-- What is required --
Please rewrite the records from the start through the line with "genus: Crinum", switching each "phylum" to "division" and leaving everything else unchanged.

(Dataset items)
# # # #

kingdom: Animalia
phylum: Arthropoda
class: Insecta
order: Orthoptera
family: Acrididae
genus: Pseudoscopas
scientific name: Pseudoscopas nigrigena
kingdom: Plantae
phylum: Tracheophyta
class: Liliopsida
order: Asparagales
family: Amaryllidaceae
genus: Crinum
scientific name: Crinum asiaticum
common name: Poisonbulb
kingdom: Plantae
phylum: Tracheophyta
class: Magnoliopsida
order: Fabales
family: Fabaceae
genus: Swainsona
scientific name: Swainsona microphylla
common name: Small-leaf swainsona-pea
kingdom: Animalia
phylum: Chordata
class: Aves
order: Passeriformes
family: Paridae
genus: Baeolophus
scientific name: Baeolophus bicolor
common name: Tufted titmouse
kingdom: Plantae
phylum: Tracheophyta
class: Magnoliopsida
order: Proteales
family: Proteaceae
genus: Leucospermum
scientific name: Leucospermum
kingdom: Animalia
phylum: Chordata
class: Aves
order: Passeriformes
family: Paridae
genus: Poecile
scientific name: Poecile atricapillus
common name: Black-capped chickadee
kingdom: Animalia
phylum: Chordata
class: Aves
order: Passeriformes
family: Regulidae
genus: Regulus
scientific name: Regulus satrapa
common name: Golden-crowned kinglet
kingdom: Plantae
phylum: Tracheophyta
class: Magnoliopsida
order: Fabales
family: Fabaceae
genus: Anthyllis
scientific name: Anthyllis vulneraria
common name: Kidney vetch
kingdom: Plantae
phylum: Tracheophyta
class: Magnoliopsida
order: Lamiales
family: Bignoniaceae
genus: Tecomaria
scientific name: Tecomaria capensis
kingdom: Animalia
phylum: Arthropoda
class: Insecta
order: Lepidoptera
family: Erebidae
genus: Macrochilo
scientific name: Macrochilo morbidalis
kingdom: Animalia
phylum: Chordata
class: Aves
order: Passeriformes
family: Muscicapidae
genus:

# # # #

-- Output of the task --
kingdom: Animalia
division: Arthropoda
class: Insecta
order: Orthoptera
family: Acrididae
genus: Pseudoscopas
scientific name: Pseudoscopas nigrigena
kingdom: Plantae
division: Tracheophyta
class: Liliopsida
order: Asparagales
family: Amaryllidaceae
genus: Crinum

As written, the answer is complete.